Nusyuz isteri ditandai oleh dua perkara.
Pertama,
melalui perbuatan dengan menjauhkan diri, bermuka masam dan enggan ketika dipanggil. Semua ini berlaku setelah sebelumnya dia bersikap mesra.

Kedua
melalui perkataan seperti berinteraksi dengan suami dengan perkataan yang kasar, ia berlaku setelah sebelumnya dia bercakap lembut. (Wahbah al-Zuhaili: al-Fiqh al-Islami Wa Adillatuhu, 7:338).

Ada juga beberapa gambaran yang menandakan seorang isteri itu nusyuz :


1. Suami telah menyediakan rumah kediaman yang sesuai dengan keadaan suami, tiba-tiba isteri tidak mau berpindah ke rumah itu, atau isteri meninggalkan rumah tanpa izin si suami.

2. Apabila kedua suami tinggal di rumah kepunyaan isteri dengan izin isteri kemudian suatu masa isteri mengusir atau melarang suami memasuki rumah tersebut.

3. Apabila isteri bermuka masam atau pun ia memalingkan muka, berbicara kasar dan sebagainya sedangkan suami berkeadaan lemah lembut, bermanis muka dan sebagainya.


Kepada suami bila isteri mengalami nusyuz, maka apa yang dilakukannya ?

Dalam QS. An-Nisa [4]:34, Allah berfirman ; “ …perempuan-perempuan yang kamu khawatirkan akan nusyuz, hendaklah kamu beri nasehat kepada mereka, tinggalkanlah mereka di tempat tidur (pisah ranjang), dan (kalau perlu) pukullah mereka. Tetapi jika mereka mentaatimu, maka janganlah kamu mencari-cari alasan untuk menyusahkannya. Sesungguhnya Allah Maha Tinggi, Maha Besar”.

Dari ayat tersebut ada beberapa tahapan yang harus dilakukan oleh suami yakni Menasehati (bila masih tidak mau taat), maka selanjutnya suami memilih pisah ranjang (bila masih tidak taat lagi), selanjutnya suami bias memukulnya. Namun dalam memukul hendaknya menjauhi muka dan tempat-tempat lain yang menghawatirkan. Karena tujuan memukul adalah untuk memberi pelajaran dan bukan membinasakan.

Maka dari itu, mejaga keluarga yang utuh adalah sangat penting untuk mewujudkan keluarga yang sakinah. Jagalah dirimu, keluargamu dari kerusakan. Bukankah Nabi saw. mengajarkan kepada kita tentang keluarga?

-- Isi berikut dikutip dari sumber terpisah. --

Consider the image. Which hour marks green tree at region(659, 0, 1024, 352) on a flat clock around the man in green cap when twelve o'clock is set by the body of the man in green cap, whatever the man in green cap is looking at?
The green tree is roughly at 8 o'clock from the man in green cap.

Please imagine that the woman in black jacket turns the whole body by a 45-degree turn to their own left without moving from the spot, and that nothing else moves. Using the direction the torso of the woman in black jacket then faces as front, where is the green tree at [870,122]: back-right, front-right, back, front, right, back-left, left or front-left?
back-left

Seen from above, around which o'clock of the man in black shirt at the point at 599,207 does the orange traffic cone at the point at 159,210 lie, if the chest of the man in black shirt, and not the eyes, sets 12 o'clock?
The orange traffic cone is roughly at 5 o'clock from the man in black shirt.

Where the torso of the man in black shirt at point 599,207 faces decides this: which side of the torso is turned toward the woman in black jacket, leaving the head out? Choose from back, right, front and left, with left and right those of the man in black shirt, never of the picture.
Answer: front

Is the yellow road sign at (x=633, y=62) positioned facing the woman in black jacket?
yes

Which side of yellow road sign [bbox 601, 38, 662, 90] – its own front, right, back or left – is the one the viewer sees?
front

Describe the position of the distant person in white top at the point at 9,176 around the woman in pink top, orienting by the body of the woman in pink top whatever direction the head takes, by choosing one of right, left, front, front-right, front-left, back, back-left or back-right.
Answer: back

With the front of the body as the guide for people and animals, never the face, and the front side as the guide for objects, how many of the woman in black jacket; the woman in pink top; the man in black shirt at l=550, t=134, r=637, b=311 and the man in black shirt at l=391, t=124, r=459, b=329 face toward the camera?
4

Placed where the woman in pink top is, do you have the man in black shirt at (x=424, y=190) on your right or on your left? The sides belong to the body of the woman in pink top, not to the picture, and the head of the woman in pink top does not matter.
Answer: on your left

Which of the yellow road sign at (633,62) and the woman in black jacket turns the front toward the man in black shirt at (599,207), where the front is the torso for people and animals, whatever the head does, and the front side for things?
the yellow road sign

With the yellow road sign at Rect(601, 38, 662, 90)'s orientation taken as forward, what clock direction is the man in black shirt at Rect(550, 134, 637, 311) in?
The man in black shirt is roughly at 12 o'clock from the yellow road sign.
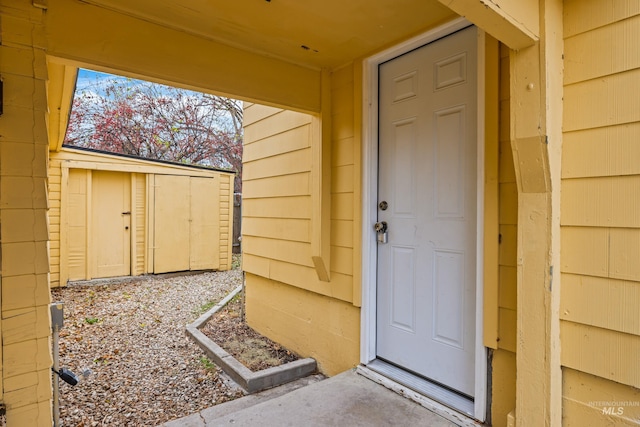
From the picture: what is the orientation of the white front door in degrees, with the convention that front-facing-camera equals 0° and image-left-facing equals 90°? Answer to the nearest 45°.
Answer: approximately 45°

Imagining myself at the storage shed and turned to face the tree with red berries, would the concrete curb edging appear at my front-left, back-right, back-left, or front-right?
back-right

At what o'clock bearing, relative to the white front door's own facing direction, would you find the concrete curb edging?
The concrete curb edging is roughly at 2 o'clock from the white front door.

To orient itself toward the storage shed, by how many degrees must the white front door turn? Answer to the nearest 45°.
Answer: approximately 90° to its right

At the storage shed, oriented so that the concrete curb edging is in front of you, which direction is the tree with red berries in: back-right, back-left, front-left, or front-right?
back-left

Sebagaimana salah satu Hadits Nabi saw.:


Abu Dawud meriwayatkan dari Hujaim bin Mu’awiyah al-Qusyairi dari ayahnya, ia berkata : saya bertanya : “Wahai Rasulullah apakah hak seorang istri kita pada suaminya ? Sabdanya : “ hendaklah kau beri makan dia jika engkau makan, memberi pakaian kepadanya jika engkau berpakaian. Jangan kau pukul mukanya, jangan kau mengejeknya, dan jangan engkau meninggalkannya kecuali masih dalam serumah…”
( Fiqhu Sunah, Sayid Sabiq, alih bahasa Moh. Thalib, Al-Ma’arif, Bandung, jilid 7 hal. 31-32)



Nabi saw. bersabda :
“ Andaikan sujud kepada selain Allah itu boleh, pastilah saya suruh isteri sujud kepada suaminya”. (HR. Ahmad dai ‘Aisyah. Dan yang diriwayatkan Ahmad dan Ibnu Majah dari Abdullah bin Abi Auf dalam Nail al-Authar, jilid 2, hal. 4490).


Hanya kepada Allah-lah kita berserah diri dan memohon perlindungan serta petunjuk atas segala persoalan yang menimpa keluarga kita. Hanya Allah-lah tempat kita mengadu atas segala tatanan kehidupan manusia.